X-ray detection properties were evaluated using an Amptek Mini-X-ray tube with an Ag target. The 20 kVp operational voltage was selected based on 4MHB’s superior X-ray attenuation characteristics at this energy level, as evidenced by its photoelectric absorption dominance and thickness-dependent attenuation efficiency in the practical crystal growth range (0–6 mm) shown in Fig. S1c, d. Measurements were conducted at tube voltages of 20 kVp, with dose rates varied to assess S and response. Detection sensitivity (S), a key parameter for low-dose applications, was calculated using49:

$$S=\frac{\Delta J}{D}$$
(4)
$$\Delta J=\frac{{I}_{{\rm{ON}}}-{I}_{{\rm{OFF}}}}{s}$$
(5)

where S represents sensitivity, ION and IOFF are measured current of the detector with/without X-ray irradiation respectively, D is the dose rate of the incident X-ray beam, and s is the electrode area.

The SNR was calculated as:

$${SNR}=\frac{{I}_{{\mbox{signal}}}}{{I}_{{\mbox{noise}}}}=\frac{{\bar{I}}_{{\mbox{ON}}}-{\bar{I}}_{{\mbox{OFF}}}}{\sqrt{{\frac{1}{N}}{\sum }{\left({I}_{{{\rm{i}}}}-{\bar{I}}_{{\mbox{ON}}}\right)}^{2}}}$$
(6)

where Isignal is the signal current, Inoise is the noise current, ĪON is the average value of the photocurrent, and ĪOFF is the average value of the dark current.

Current drift was calculated using Supplementary Equation 1. Dark current stability was monitored over 2 h under a constant electric field, and cyclic stability was tested with 60 on-off cycles. Long-term stability was assessed after 42 days of storage under ambient conditions (25 ± 2 °C/1 atm). Continuous X-ray endurance assessment of 4MHB’s photocurrent cycling stability was performed under sustained irradiation (dose rate: 10.02 mGyair s−1) with cyclically programmed 1-h exposure periods.

Imaging experiments

The X-ray imaging capabilities of the 4MHB detector were evaluated using a custom-built system comprising an X-ray source, a 3D motion platform, and the detector. A line pair phantom was used to determine spatial resolution by counting distinguishable line pairs per millimeter, consisting of alternating leaded and non-leaded segments. To derive the MTF(ʋ), the measured photocurrent curve is first fitted with Boltzmann function to obtain the Edge Spread Function (ESF(x)). The Line Spread Function (LSF(x)) is then calculated from ESF(x) and fitted with Gaussian function. Finally, the MTF(ʋ) is derived by performing Fast Fourier Transform (FFT) on LSF(x):

$${{\mbox{LSF}}}(x)=\frac{d}{{dx}}{{\mbox{ESF}}}(x)$$
(7)
$$MTF(\upsilon )=\frac{1}{\sqrt{2\pi }}{\int }_{-\infty }^{\infty }LSE(x)\,{e}^{i2\pi \upsilon x}\,dx$$
(8)

where ʋ is spatial frequency, and x is distance.
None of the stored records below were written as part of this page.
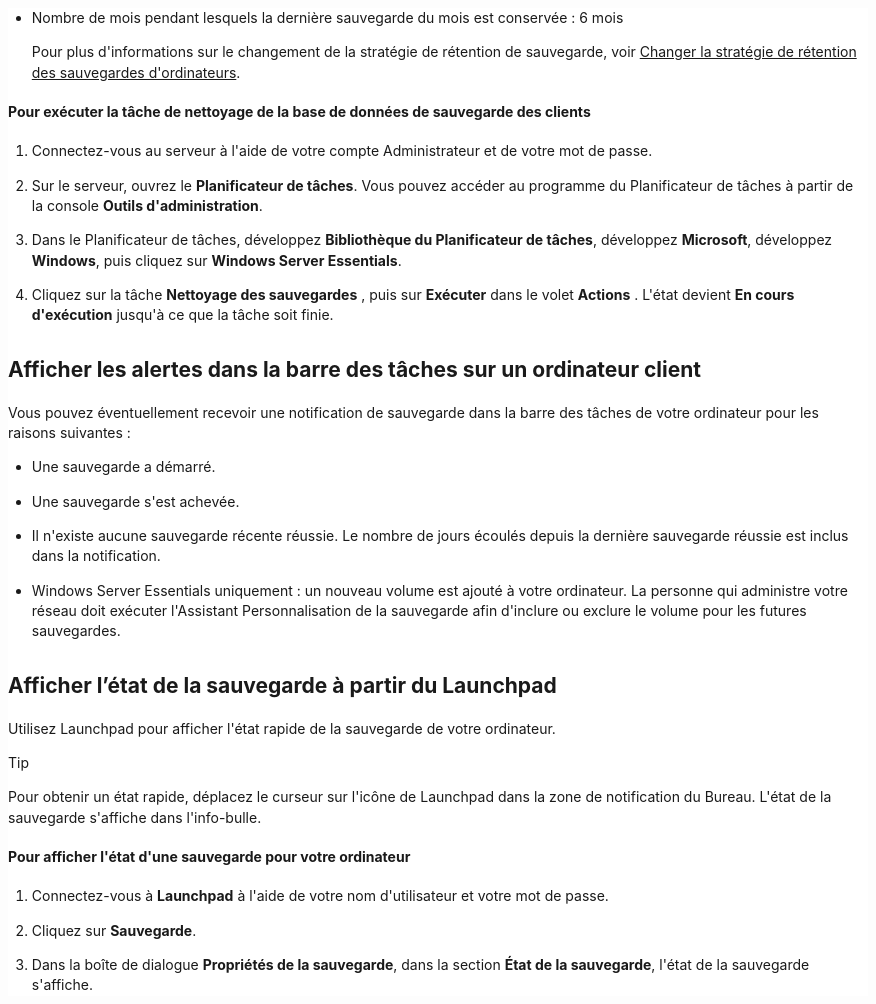 - Nombre de mois pendant lesquels la dernière sauvegarde du mois est conservée : 6 mois  
  
  Pour plus d'informations sur le changement de la stratégie de rétention de sauvegarde, voir [Changer la stratégie de rétention des sauvegardes d'ordinateurs](Manage-Client-Computer-Backup-in-Windows-Server-Essentials.md#BKMK_5).  
  
#### <a name="to-run-the-client-backup-database-cleanup-task"></a>Pour exécuter la tâche de nettoyage de la base de données de sauvegarde des clients  
  
1.  Connectez-vous au serveur à l'aide de votre compte Administrateur et de votre mot de passe.  
  
2.  Sur le serveur, ouvrez le **Planificateur de tâches**. Vous pouvez accéder au programme du Planificateur de tâches à partir de la console **Outils d'administration**.  
  
3.  Dans le Planificateur de tâches, développez **Bibliothèque du Planificateur de tâches**, développez **Microsoft**, développez **Windows**, puis cliquez sur **Windows Server Essentials**.  
  
4.  Cliquez sur la tâche **Nettoyage des sauvegardes** , puis sur **Exécuter** dans le volet **Actions** . L'état devient **En cours d'exécution** jusqu'à ce que la tâche soit finie.  
  
##  <a name="view-alerts-in-the-task-bar-on-a-client-computer"></a><a name="BKMK_11"></a>Afficher les alertes dans la barre des tâches sur un ordinateur client  
 Vous pouvez éventuellement recevoir une notification de sauvegarde dans la barre des tâches de votre ordinateur pour les raisons suivantes :  
  
-   Une sauvegarde a démarré.  
  
-   Une sauvegarde s'est achevée.  
  
-   Il n'existe aucune sauvegarde récente réussie. Le nombre de jours écoulés depuis la dernière sauvegarde réussie est inclus dans la notification.  
  
-    Windows Server Essentials uniquement : un nouveau volume est ajouté à votre ordinateur. La personne qui administre votre réseau doit exécuter l'Assistant Personnalisation de la sauvegarde afin d'inclure ou exclure le volume pour les futures sauvegardes.  
  
##  <a name="view-backup-status-from-the-launchpad"></a><a name="BKMK_12"></a>Afficher l’état de la sauvegarde à partir du Launchpad  
 Utilisez Launchpad pour afficher l'état rapide de la sauvegarde de votre ordinateur.  
  
> [!TIP]
>  Pour obtenir un état rapide, déplacez le curseur sur l'icône de Launchpad dans la zone de notification du Bureau. L'état de la sauvegarde s'affiche dans l'info-bulle.  
  
#### <a name="to-view-status-of-a-backup-for-your-computer"></a>Pour afficher l'état d'une sauvegarde pour votre ordinateur  
  
1.  Connectez-vous à **Launchpad** à l'aide de votre nom d'utilisateur et votre mot de passe.  
  
2.  Cliquez sur **Sauvegarde**.  
  
3.  Dans la boîte de dialogue **Propriétés de la sauvegarde**, dans la section **État de la sauvegarde**, l'état de la sauvegarde s'affiche.  
  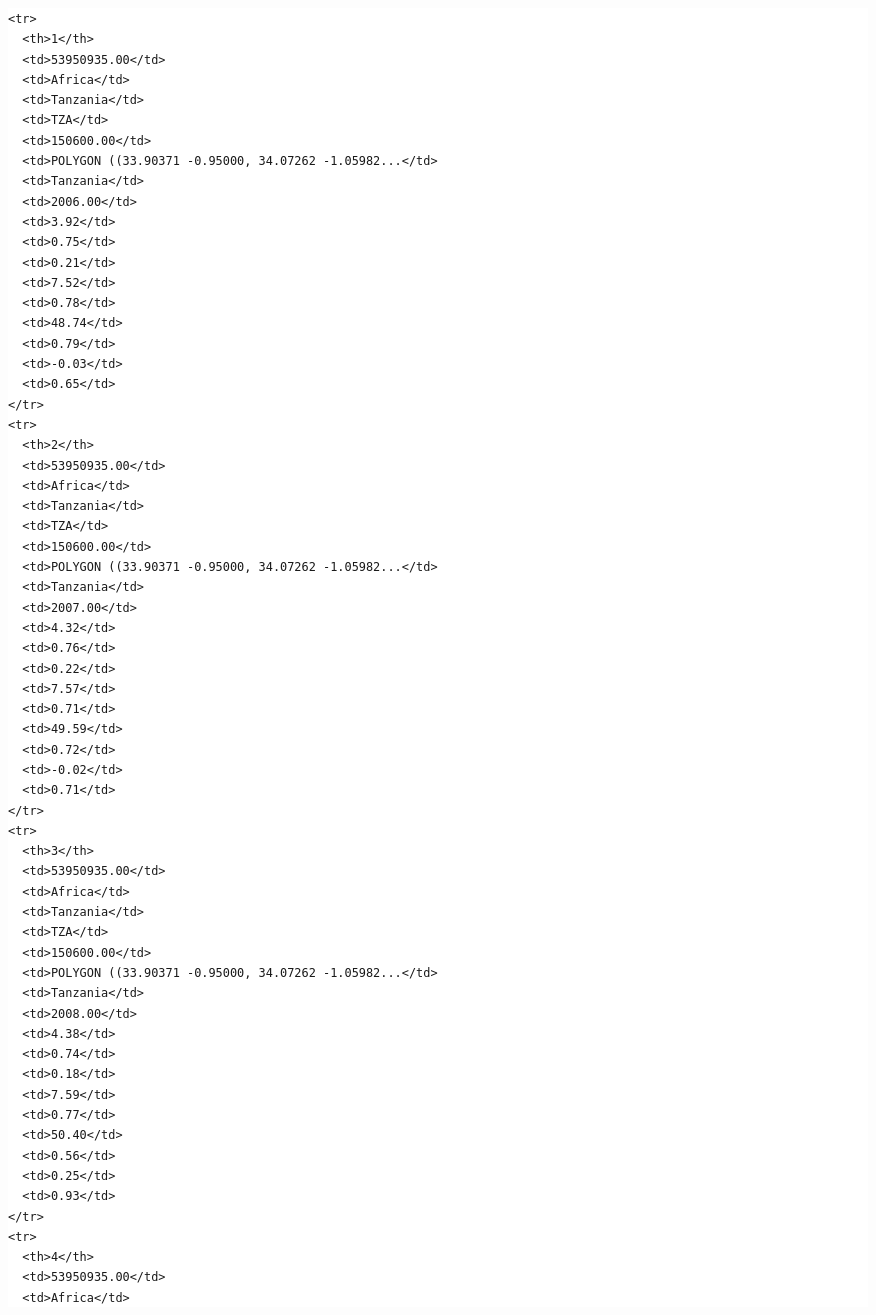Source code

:     <tr>
      <th>1</th>
      <td>53950935.00</td>
      <td>Africa</td>
      <td>Tanzania</td>
      <td>TZA</td>
      <td>150600.00</td>
      <td>POLYGON ((33.90371 -0.95000, 34.07262 -1.05982...</td>
      <td>Tanzania</td>
      <td>2006.00</td>
      <td>3.92</td>
      <td>0.75</td>
      <td>0.21</td>
      <td>7.52</td>
      <td>0.78</td>
      <td>48.74</td>
      <td>0.79</td>
      <td>-0.03</td>
      <td>0.65</td>
    </tr>
    <tr>
      <th>2</th>
      <td>53950935.00</td>
      <td>Africa</td>
      <td>Tanzania</td>
      <td>TZA</td>
      <td>150600.00</td>
      <td>POLYGON ((33.90371 -0.95000, 34.07262 -1.05982...</td>
      <td>Tanzania</td>
      <td>2007.00</td>
      <td>4.32</td>
      <td>0.76</td>
      <td>0.22</td>
      <td>7.57</td>
      <td>0.71</td>
      <td>49.59</td>
      <td>0.72</td>
      <td>-0.02</td>
      <td>0.71</td>
    </tr>
    <tr>
      <th>3</th>
      <td>53950935.00</td>
      <td>Africa</td>
      <td>Tanzania</td>
      <td>TZA</td>
      <td>150600.00</td>
      <td>POLYGON ((33.90371 -0.95000, 34.07262 -1.05982...</td>
      <td>Tanzania</td>
      <td>2008.00</td>
      <td>4.38</td>
      <td>0.74</td>
      <td>0.18</td>
      <td>7.59</td>
      <td>0.77</td>
      <td>50.40</td>
      <td>0.56</td>
      <td>0.25</td>
      <td>0.93</td>
    </tr>
    <tr>
      <th>4</th>
      <td>53950935.00</td>
      <td>Africa</td>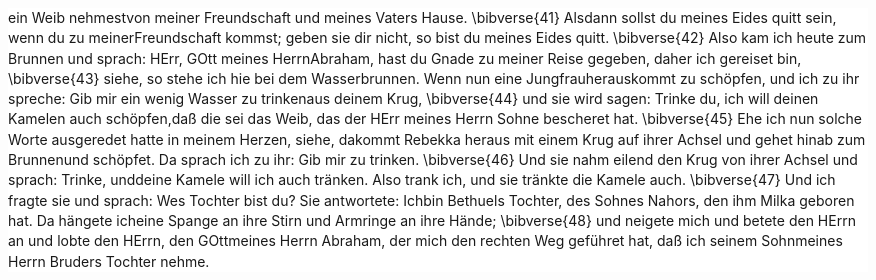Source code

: ein Weib nehmestvon meiner Freundschaft und meines Vaters Hause. \bibverse{41}  Alsdann sollst du meines Eides quitt sein, wenn du zu meinerFreundschaft kommst; geben sie dir nicht, so bist du meines Eides quitt. \bibverse{42}  Also kam ich heute zum Brunnen und sprach: HErr, GOtt meines HerrnAbraham, hast du Gnade zu meiner Reise gegeben, daher ich gereiset bin, \bibverse{43}  siehe, so stehe ich hie bei dem Wasserbrunnen. Wenn nun eine Jungfrauherauskommt zu schöpfen, und ich zu ihr spreche: Gib mir ein wenig Wasser zu trinkenaus deinem Krug, \bibverse{44}  und sie wird sagen: Trinke du, ich will deinen Kamelen auch schöpfen,daß die sei das Weib, das der HErr meines Herrn Sohne bescheret hat. \bibverse{45}  Ehe ich nun solche Worte ausgeredet hatte in meinem Herzen, siehe, dakommt Rebekka heraus mit einem Krug auf ihrer Achsel und gehet hinab zum Brunnenund schöpfet. Da sprach ich zu ihr: Gib mir zu trinken. \bibverse{46}  Und sie nahm eilend den Krug von ihrer Achsel und sprach: Trinke, unddeine Kamele will ich auch tränken. Also trank ich, und sie tränkte die Kamele auch. \bibverse{47}  Und ich fragte sie und sprach: Wes Tochter bist du? Sie antwortete: Ichbin Bethuels Tochter, des Sohnes Nahors, den ihm Milka geboren hat. Da hängete icheine Spange an ihre Stirn und Armringe an ihre Hände; \bibverse{48}  und neigete mich und betete den HErrn an und lobte den HErrn, den GOttmeines Herrn Abraham, der mich den rechten Weg geführet hat, daß ich seinem Sohnmeines Herrn Bruders Tochter nehme. 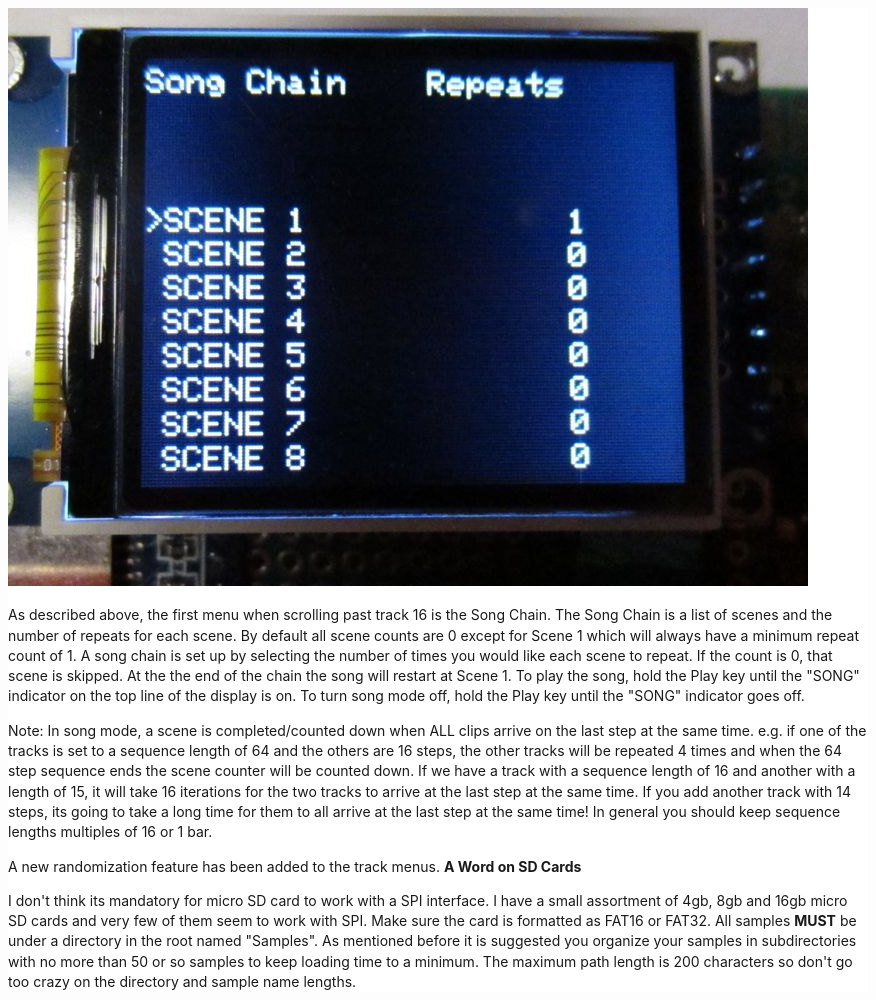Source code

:  ![Alt text](https://github.com/rheslip/Pico-2-Groovebox/blob/main/images/songmenu.jpg "songmenu")
 
As described above, the first menu when scrolling past track 16 is the Song Chain. The Song Chain is a list of scenes and the number of repeats for each  scene. By default all scene counts are 0 except for Scene 1 which will always have a minimum repeat count of 1. A song chain is set up by selecting the number of times you would like each scene to repeat. If the count is 0, that scene is skipped. At the the end of the chain the song will restart at Scene 1. To play the song, hold the Play key until the "SONG" indicator on the top line of the display is on. To turn song mode off, hold the Play key until the "SONG" indicator goes off.

Note: In song mode, a scene is completed/counted down when ALL clips arrive on the last step at the same time. e.g. if one of the tracks is set to a sequence length of 64 and the others are 16 steps, the other tracks will be repeated 4 times and when the 64 step sequence ends the scene counter will be counted down. If we have a track with a sequence length of 16 and another with a length of 15, it will take 16 iterations for the two tracks to arrive at the last step at the same time. If you add another track with 14 steps, its going to take a long time for them to all arrive at the last step at the same time! In general you should keep sequence lengths multiples of 16 or 1 bar.


A new randomization feature has been added to the track menus.
**A Word on SD Cards**

I don't think its mandatory for micro SD card to work with a SPI interface. I have a small assortment of 4gb, 8gb and 16gb micro SD cards and very few of them seem to work with SPI. Make sure the card is formatted as FAT16 or FAT32. All samples **MUST** be under a directory in the root named "Samples". As mentioned before it is suggested you organize your samples in subdirectories with no more than 50 or so samples to keep loading time to a minimum. The maximum path length is 200 characters so don't go too crazy on the directory and sample name lengths.
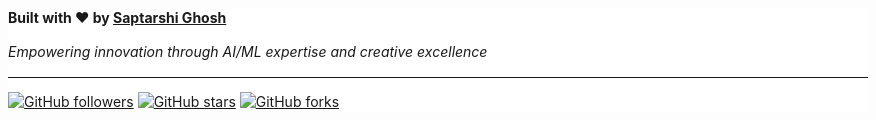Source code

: **Built with ❤️ by [Saptarshi Ghosh](https://github.com/eliot-99)**

*Empowering innovation through AI/ML expertise and creative excellence*

---

[![GitHub followers](https://img.shields.io/github/followers/eliot-99?style=social)](https://github.com/eliot-99)
[![GitHub stars](https://img.shields.io/github/stars/eliot-99/Portfolio?style=social)](https://github.com/eliot-99/Portfolio/stargazers)
[![GitHub forks](https://img.shields.io/github/forks/eliot-99/Portfolio?style=social)](https://github.com/eliot-99/Portfolio/network/members)

</div>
During imaging, the motion platform provided precise control over object movement, while photocurrent variations were recorded at each scanning step. Practical imaging tests, such as imaging a nut and the plastic capsule with an inserted metal wire, validated the detector’s ability to resolve sub-millimeter structural details with high contrast.